Early Thursday morning, eight former University of Michigan employees filed a federal lawsuit against the University for wrongful termination for participation in pro-Palestinian protests. The plaintiffs, one full-time employee and seven student workers, argued the University violated First and Fourteenth Amendment rights of free speech and the right to due process. The lawsuit states that termination of employee contracts and bans from future employment did not occur until the Ruthven sit-in protest on Nov. 17, 2023. The Sugar Law Center for Economic and Social Justice and American-Arab Anti-Discrimination Committee will represent the plaintiffs in the 36th District Court in Detroit.
In a press release by the ADC, John Philo, executive and legal director of the Sugar Law Center, wrote that the terminations were carried out due to pro-Palestinian speech, not because of misbehavior as employees.
“Sadly, the University of Michigan is trying to resurrect an old but previously discarded tactic of firing and blacklisting workers whose viewpoints they don’t agree with,” Philo wrote. “By all accounts, each of our clients was a dedicated employee performing necessary work for the University. University officials and Michigan’s Attorney General have taken many seemingly coordinated actions to undermine the free speech of pro-Palestine protesters on campus.”

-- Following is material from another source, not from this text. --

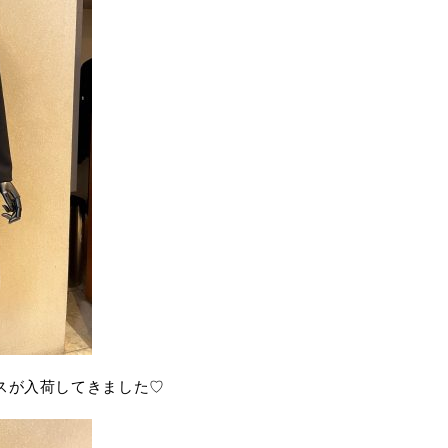
ースが入荷してきました♡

Chris Godshall-Bennett, legal director of the ADC, wrote in the press release that the terminations are representative of a nationwide repression of pro-Palestinian speech.
“There is a nationwide assault on freedom of expression if you support the rights of the Palestinian people,” Godshall-Bennett wrote. “The contempt for the constitutional rights of pro-Palestine advocates should be offensive to anyone who values their right to speak. The government, whether federal, state, or a public university, cannot punish you because they don’t agree with you, even if you work for them. We will not cede these rights and those who violate them will be held to account.”